1.SelectMany 用于建立 两个集合的对应关系
2.Aggregate 进行迭代(如果不提供种子,那么第一个元素就是种子)
var aa = new string[] { "aa1","aa2" };
var bb = new string[] { "bb1","bb2","bb3"};
//a => bb 表明集合aa 和 结合bb 建立迪科尔乘积
var s1 = aa.SelectMany(a => bb,(a,b) => a + "->"+b)
//如果提供了种子,种子就是第一个元素
.Aggregate("Header;",(curr,next) => curr + next + ";")
.ToArray();
//Header;aa1->bb1;aa1->bb2;aa1->bb3;aa2->bb1;aa2->bb2;aa2->bb3;
Console.WriteLine(s1);
s1 = aa.SelectMany(a => bb, (a, b) => a + "->" + b)
.Aggregate( (curr, next) => curr + next + ";")
.ToArray();
//如果没有种子,第一个元素就是种子
//aa1->bb1aa1->bb2;aa1->bb3;aa2->bb1;aa2->bb2;aa2->bb3;
Console.WriteLine(s1);
s1 = aa.SelectMany(a => bb, (a, b) => a + "->" + b)
.Aggregate((curr, next) => curr + ";" + next )
.ToArray();
//如果没有种子,第一个元素就是种子
//aa1->bb1;aa1->bb2;aa1->bb3;aa2->bb1;aa2->bb2;aa2->bb3
Console.WriteLine(s1);
string[] fruits = { "apple", "mango", "orange", "passionfruit", "grape" };
// Determine whether any string in the array is longer than "banana".
string longestName =
fruits.Aggregate("banana",
(longest, next) =>next.Length > longest.Length ? next : longest,
// Return the final result as an upper case string.
fruit => fruit.ToUpper());
Console.WriteLine("The fruit with the longest name is {0}.",longestName);
// The fruit with the longest name is PASSIONFRUIT.
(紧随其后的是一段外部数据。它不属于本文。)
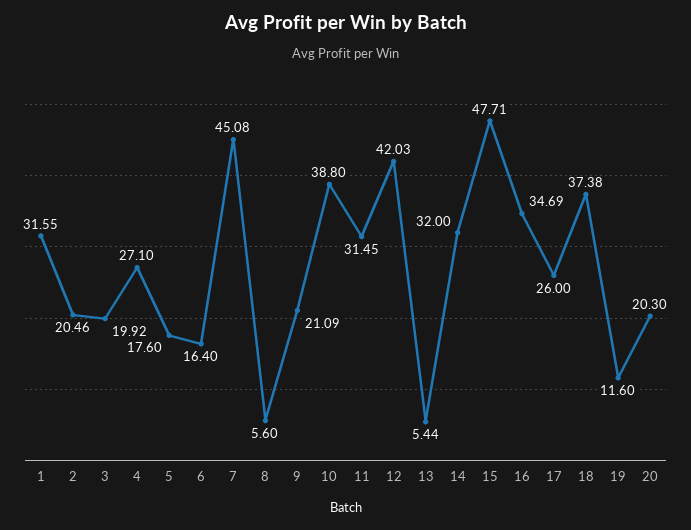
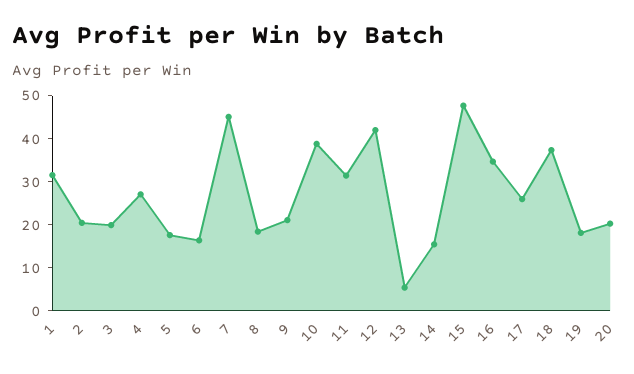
8: 5.6 -> 18
14: 32 -> 16
19: 11.6 -> 18

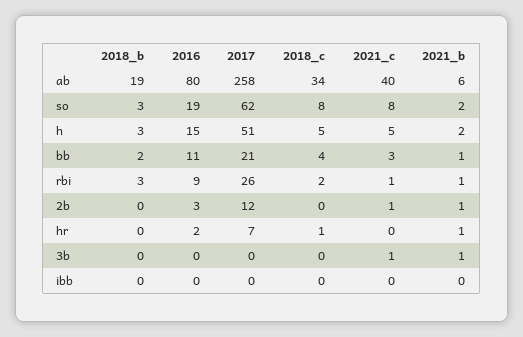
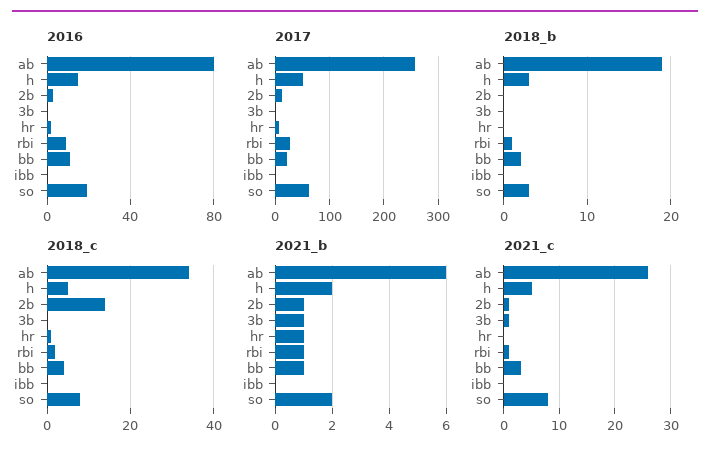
2021_c, ab: 40 -> 25
2018_b, rbi: 3 -> 1
2018_c, 2b: 0 -> 15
// Determine whether any string in the array is longer than "banana".
//未提供种子,第一个元素就是种子了
longestName = fruits.Aggregate((longest, next) => next.Length > longest.Length ? next : longest);
Console.WriteLine("The fruit with the longest name is {0}.", longestName);
// The fruit with the longest name is PASSIONFRUIT.